Assignment: From the entries below, extract every line that includes the word "hand".

Records supplied:
= = = =

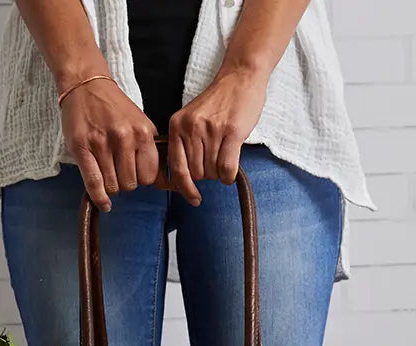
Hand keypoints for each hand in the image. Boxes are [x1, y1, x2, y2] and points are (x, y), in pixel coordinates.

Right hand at [60, 77, 160, 211]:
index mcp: (143, 132)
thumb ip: (149, 147)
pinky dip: (99, 198)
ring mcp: (102, 143)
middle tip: (118, 171)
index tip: (134, 174)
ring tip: (107, 173)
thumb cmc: (114, 107)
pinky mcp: (82, 148)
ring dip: (111, 186)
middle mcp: (124, 138)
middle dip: (125, 183)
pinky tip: (104, 203)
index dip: (141, 179)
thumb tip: (159, 180)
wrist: (86, 86)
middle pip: (131, 184)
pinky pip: (94, 183)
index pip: (149, 176)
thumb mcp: (140, 122)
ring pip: (113, 186)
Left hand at [167, 68, 268, 205]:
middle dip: (208, 175)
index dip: (184, 188)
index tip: (193, 198)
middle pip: (196, 173)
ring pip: (212, 172)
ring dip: (220, 173)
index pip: (176, 168)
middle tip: (216, 161)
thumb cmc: (218, 102)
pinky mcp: (232, 132)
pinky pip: (227, 168)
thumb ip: (184, 144)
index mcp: (177, 125)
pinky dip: (229, 176)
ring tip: (225, 156)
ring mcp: (211, 130)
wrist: (240, 77)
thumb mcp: (191, 119)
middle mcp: (191, 128)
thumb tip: (183, 180)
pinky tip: (231, 170)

= = = =

Answer space:
Hand keypoints for each hand in the image. Boxes are [x1, y1, x2, y2] and points are (x, y), in pixel coordinates.
Right hand at [60, 77, 160, 211]:
Left hand at [167, 68, 268, 205]:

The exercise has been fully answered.